In your custom scripts or main file, add the following line to include the file: include("CustomDataSources/YahooFinance.jl").

Fetching Data With The User Defined Source

The function EDH.fetch_external_data_from_internet(ext_cons, service, data_fields; clean_and_prepare=true, verbose_error=true)

with service specified as YahooFinanceUser can now be used to fetch data from the user defined YahooFinanceUser source.

Explanation Of The Code

Define the Data Source

Create a struct for your data source. The struct should be a subtype of the abstract type InternetDataSource.

struct YahooFinanceUser <: InternetDataSource end

Step 2: Declare Available Data Fields

Define available data fields by returning a DataFields object with a list of field symbols.

function available_data_fields(::Type{YahooFinanceUser})
    return DataFields([:close, :adj_close, :open, :low, :high, :volume])
end

Step 3: Implement the Data Retrieval Function

Define a function to fetch and process data from the data source. This function should accept the parameters: ticker, from, to and requested data fields.
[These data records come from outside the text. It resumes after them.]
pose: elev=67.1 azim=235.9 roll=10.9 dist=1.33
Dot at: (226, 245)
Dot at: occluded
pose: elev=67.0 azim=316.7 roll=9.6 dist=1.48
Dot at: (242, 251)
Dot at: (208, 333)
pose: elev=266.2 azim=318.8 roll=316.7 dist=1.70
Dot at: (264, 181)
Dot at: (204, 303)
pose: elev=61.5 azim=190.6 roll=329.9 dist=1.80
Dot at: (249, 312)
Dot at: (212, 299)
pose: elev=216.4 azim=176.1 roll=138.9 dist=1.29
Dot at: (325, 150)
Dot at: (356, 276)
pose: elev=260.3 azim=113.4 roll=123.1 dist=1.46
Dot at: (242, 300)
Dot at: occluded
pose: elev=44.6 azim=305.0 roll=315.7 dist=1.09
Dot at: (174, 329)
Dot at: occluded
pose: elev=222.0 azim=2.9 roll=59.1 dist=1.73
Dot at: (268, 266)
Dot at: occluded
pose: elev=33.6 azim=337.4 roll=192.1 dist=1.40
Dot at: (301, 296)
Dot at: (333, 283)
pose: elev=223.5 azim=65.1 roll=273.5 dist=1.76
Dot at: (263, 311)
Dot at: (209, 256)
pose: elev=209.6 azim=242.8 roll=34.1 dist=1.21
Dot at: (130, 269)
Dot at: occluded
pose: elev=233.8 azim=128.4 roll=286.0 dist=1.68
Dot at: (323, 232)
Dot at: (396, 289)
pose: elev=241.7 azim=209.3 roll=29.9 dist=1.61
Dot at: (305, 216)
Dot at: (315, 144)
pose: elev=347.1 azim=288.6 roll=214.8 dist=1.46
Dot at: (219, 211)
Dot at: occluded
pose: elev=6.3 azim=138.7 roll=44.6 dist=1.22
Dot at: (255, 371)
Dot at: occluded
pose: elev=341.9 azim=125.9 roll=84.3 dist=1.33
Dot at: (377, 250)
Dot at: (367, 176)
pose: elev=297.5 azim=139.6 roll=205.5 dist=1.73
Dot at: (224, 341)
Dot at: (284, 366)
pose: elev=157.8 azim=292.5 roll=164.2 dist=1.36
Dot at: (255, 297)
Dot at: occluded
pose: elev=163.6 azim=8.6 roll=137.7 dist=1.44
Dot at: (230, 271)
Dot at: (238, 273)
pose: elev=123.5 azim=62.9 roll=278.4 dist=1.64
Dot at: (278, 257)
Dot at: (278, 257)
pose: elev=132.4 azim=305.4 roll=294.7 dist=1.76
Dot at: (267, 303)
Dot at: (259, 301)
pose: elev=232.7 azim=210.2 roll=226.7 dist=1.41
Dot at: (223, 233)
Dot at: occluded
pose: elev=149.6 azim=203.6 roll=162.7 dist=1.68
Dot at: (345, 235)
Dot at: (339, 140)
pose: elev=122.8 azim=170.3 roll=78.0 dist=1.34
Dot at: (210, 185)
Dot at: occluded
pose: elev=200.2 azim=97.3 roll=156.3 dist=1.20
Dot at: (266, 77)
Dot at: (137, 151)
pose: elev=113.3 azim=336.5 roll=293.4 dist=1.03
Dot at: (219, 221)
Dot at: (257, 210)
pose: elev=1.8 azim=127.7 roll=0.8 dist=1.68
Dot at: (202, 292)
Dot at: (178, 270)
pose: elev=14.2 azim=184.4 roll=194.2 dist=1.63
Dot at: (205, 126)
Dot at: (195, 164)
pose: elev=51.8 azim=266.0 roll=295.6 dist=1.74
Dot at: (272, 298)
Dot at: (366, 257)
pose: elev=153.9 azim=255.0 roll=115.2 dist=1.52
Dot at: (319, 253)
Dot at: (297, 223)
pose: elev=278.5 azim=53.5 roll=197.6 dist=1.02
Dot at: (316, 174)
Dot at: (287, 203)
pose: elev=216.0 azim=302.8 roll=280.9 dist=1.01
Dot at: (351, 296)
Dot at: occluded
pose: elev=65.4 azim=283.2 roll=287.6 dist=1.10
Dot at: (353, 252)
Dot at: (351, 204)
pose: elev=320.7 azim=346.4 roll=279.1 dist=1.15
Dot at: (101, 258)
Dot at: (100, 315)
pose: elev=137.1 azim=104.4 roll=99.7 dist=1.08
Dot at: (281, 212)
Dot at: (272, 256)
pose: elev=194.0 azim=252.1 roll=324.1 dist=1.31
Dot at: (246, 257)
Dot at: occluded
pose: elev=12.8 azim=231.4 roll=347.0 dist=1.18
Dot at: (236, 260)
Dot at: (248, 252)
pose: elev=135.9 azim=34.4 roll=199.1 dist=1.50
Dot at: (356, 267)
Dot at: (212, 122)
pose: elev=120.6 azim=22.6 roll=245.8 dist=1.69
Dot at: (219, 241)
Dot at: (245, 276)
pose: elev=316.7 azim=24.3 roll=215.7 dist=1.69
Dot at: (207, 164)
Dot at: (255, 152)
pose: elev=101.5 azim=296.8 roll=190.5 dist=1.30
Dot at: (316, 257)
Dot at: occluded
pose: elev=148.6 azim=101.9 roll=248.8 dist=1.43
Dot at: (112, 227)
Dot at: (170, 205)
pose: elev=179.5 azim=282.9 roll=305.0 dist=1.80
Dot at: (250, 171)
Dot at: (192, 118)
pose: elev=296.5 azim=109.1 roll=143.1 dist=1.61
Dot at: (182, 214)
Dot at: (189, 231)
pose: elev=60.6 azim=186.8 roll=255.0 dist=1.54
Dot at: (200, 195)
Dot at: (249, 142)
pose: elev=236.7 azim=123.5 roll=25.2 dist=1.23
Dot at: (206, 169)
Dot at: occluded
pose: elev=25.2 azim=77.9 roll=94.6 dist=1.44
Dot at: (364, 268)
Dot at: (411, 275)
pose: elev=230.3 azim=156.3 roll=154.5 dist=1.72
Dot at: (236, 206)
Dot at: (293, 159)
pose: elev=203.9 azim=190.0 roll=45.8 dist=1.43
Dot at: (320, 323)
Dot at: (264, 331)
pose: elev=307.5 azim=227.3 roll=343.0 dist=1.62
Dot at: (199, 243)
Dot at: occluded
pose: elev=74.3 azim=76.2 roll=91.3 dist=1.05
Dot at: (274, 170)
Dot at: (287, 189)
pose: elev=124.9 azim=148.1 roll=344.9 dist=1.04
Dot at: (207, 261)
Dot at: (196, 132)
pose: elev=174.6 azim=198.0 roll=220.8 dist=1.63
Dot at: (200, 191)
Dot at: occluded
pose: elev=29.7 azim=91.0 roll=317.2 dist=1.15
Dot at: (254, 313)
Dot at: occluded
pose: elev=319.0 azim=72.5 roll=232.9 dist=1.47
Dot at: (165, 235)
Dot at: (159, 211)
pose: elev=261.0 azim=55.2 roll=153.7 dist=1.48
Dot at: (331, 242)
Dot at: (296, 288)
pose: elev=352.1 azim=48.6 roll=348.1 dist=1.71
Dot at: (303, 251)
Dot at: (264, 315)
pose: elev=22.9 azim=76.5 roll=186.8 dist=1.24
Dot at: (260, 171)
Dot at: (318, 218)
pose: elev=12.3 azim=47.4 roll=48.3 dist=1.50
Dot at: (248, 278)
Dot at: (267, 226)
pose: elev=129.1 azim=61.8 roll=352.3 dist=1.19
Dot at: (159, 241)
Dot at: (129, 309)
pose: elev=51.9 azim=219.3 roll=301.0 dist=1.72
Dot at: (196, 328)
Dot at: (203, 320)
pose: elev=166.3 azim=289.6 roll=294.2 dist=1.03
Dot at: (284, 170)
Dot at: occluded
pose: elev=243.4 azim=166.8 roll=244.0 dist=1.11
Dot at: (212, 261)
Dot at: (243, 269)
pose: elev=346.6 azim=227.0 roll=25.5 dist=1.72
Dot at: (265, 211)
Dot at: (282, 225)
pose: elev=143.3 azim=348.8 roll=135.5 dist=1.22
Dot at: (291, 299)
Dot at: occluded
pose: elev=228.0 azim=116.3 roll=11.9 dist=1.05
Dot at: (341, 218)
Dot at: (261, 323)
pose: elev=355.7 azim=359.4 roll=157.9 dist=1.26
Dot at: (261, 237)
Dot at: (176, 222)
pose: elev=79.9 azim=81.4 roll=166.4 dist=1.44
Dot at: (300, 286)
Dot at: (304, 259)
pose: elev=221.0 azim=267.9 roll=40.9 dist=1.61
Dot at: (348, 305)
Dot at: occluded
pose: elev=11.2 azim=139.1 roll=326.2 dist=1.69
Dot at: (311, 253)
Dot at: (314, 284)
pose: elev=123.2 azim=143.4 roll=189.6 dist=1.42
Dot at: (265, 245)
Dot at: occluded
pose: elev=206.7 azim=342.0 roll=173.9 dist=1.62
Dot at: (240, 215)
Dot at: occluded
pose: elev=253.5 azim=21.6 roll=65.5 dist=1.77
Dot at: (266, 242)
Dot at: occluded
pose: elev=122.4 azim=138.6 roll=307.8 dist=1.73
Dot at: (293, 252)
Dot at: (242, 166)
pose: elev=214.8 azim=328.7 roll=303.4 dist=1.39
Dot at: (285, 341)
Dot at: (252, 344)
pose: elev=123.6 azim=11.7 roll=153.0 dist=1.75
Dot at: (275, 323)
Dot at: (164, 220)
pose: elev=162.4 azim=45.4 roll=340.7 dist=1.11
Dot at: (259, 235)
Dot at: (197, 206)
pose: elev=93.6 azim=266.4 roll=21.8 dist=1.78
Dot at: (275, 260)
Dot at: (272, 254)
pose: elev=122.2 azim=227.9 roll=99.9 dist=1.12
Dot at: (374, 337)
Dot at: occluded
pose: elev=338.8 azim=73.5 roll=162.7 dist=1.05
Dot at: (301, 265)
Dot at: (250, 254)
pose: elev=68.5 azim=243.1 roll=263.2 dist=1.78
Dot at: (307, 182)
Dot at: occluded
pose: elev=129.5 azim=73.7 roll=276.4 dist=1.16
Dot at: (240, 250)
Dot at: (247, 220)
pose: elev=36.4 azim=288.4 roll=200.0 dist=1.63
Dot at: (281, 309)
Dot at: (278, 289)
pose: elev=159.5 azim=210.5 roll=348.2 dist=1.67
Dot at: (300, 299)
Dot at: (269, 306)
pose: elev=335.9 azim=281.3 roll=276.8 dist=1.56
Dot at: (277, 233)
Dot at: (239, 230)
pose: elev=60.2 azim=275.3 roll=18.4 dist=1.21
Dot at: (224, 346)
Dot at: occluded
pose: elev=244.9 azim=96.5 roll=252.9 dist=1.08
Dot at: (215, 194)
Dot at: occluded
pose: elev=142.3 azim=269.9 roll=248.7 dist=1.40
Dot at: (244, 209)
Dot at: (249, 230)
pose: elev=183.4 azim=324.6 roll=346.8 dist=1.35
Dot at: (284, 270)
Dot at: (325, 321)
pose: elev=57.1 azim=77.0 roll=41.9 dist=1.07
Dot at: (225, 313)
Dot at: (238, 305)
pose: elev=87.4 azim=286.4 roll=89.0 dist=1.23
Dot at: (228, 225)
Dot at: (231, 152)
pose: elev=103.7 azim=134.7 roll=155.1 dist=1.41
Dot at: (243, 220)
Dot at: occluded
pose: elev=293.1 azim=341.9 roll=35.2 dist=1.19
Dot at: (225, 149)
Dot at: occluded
It should also specify the optional arguments resolution and skip_missing.

function external_API_timeseries(::Type{YahooFinanceUser}, ticker, from, to, requested_data_fields::DataFields; resolution="1d", skip_missing=false)
    # Validate and prepare API call parameters
    ...
    # API call and data parsing
    ...
    # Data processing and formatting
    ...
    # Return the prepared result
    return prepare_result(result_data, requested_data_fields, skip_missing)
end

Here, result_data should be a Dict with Symbols linking to Vectors of timeseries. The symbol :Index should be the timestamp index.